Choosing the Right Preset
Pick based on what the task needs, not just what is technically possible. An LLM-driven preset can do almost anything, so "the preset can satisfy this" is not by itself a good reason to pick it — every run costs tokens and sandbox time.
| Use Case | Recommended |
|---|---|
| Reasoning, summarization, triage, code review, or open-ended tool use | Prompt Preset |
| Needs plugin commands / skills / MCP configs / hooks | Plugin Preset |
| Compare plugin versions or configurations across runs | Plugin Preset with A/B testing — see references/ab-testing.md |
| Deterministic task (fixed data + scheduled action, e.g. healthcheck, Slack notification, rotating from a known list) — especially if it runs frequently | Custom script, no LLM — see references/custom-automation.md#deterministic-script-no-llm |
| Custom Python dependencies, multi-file project, or direct SDK lifecycle control | Custom script with SDK — see references/custom-automation.md#sdk-based-scripts |
The prompt preset is the right default for genuinely agent-shaped work — anything that benefits from reasoning over context, calling tools dynamically, or producing a non-templated output. Use the plugin preset when you need extended capabilities from plugins (skills, MCP configurations, hooks, commands).
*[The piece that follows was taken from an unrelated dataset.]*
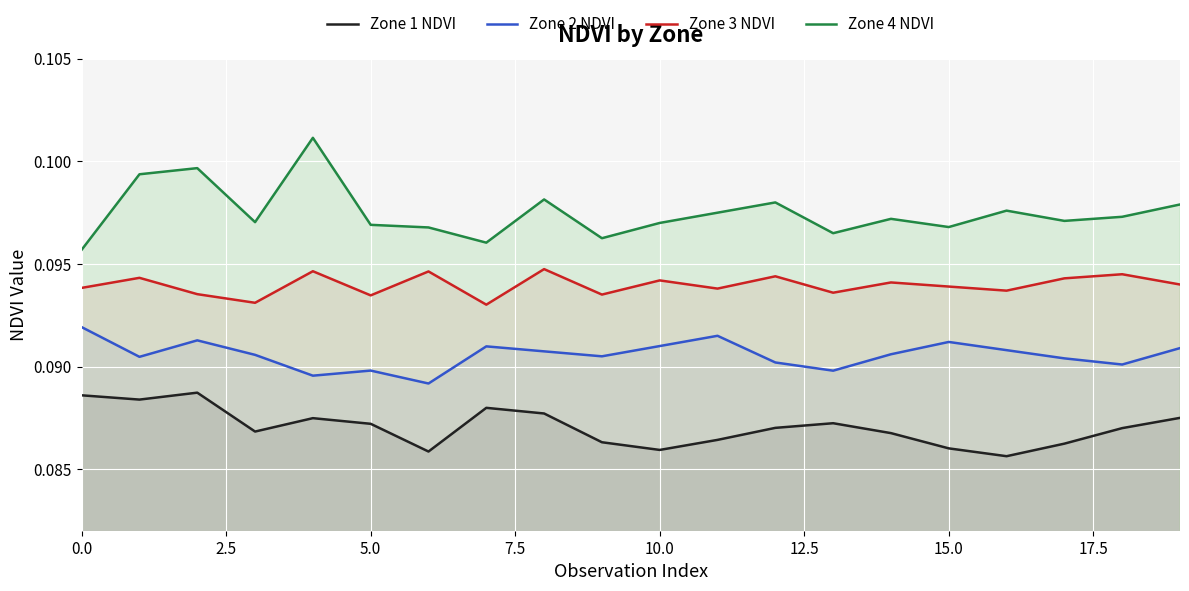

Which series has the widest spread of values?

Zone 4 NDVI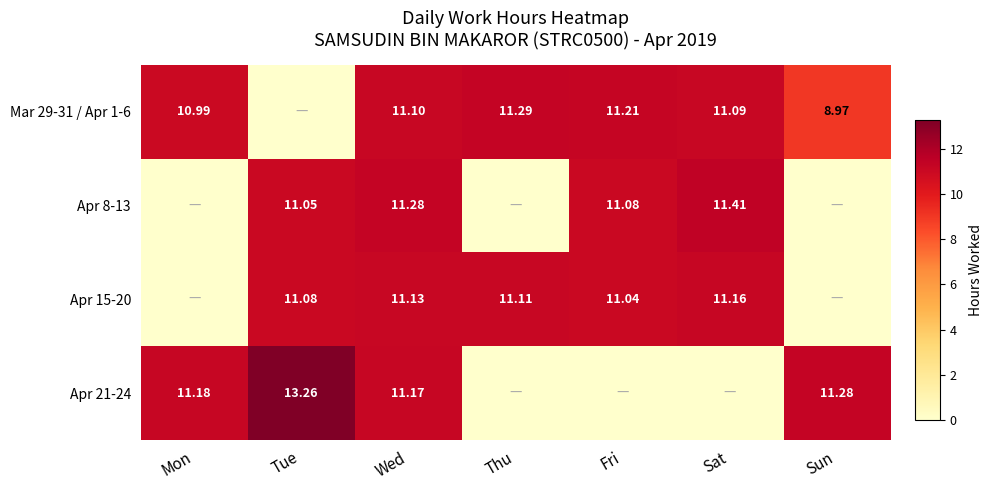

What is the total value across all series at Sun?

20.2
Watch for deterministic, high-frequency patterns. Requests like "send a daily standup reminder", "ping a healthcheck URL every minute", "post a random quote every 5 minutes", or "rotate a fact-of-the-day message" do not need an LLM. Surface this to the user explicitly with a rough cost framing (e.g. "this schedule will invoke your LLM ~288 times/day") before defaulting to a preset. As a rule of thumb, any cron tighter than hourly deserves a deliberate "should this really be agent-driven?" check.
When neither preset is the right fit (deterministic task, custom Python dependencies, non-Python entrypoint, multi-file project structure, direct SDK lifecycle control), explain the options to the user and let them decide. Do not attempt custom automation without explicit user agreement. If they choose the custom route, refer to references/custom-automation.md.
Reference Files
references/custom-automation.md— Detailed guide for custom automations: tarball uploads, code structure (SDK and no-LLM), state persistence via the KV store, environment variables, validation rules, and complete examples. Consult this whenever you need to evaluate or recommend the custom path (including for deterministic / cost-sensitive tasks per rule 0). Only implement a custom automation after the user agrees to that path.references/ab-testing.md— A/B testing for plugin automations: defining variants with weights, experiment configuration, variant selection logic, observability via conversation tags, and complete examples. Consult this when a user wants to compare plugin versions or configurations.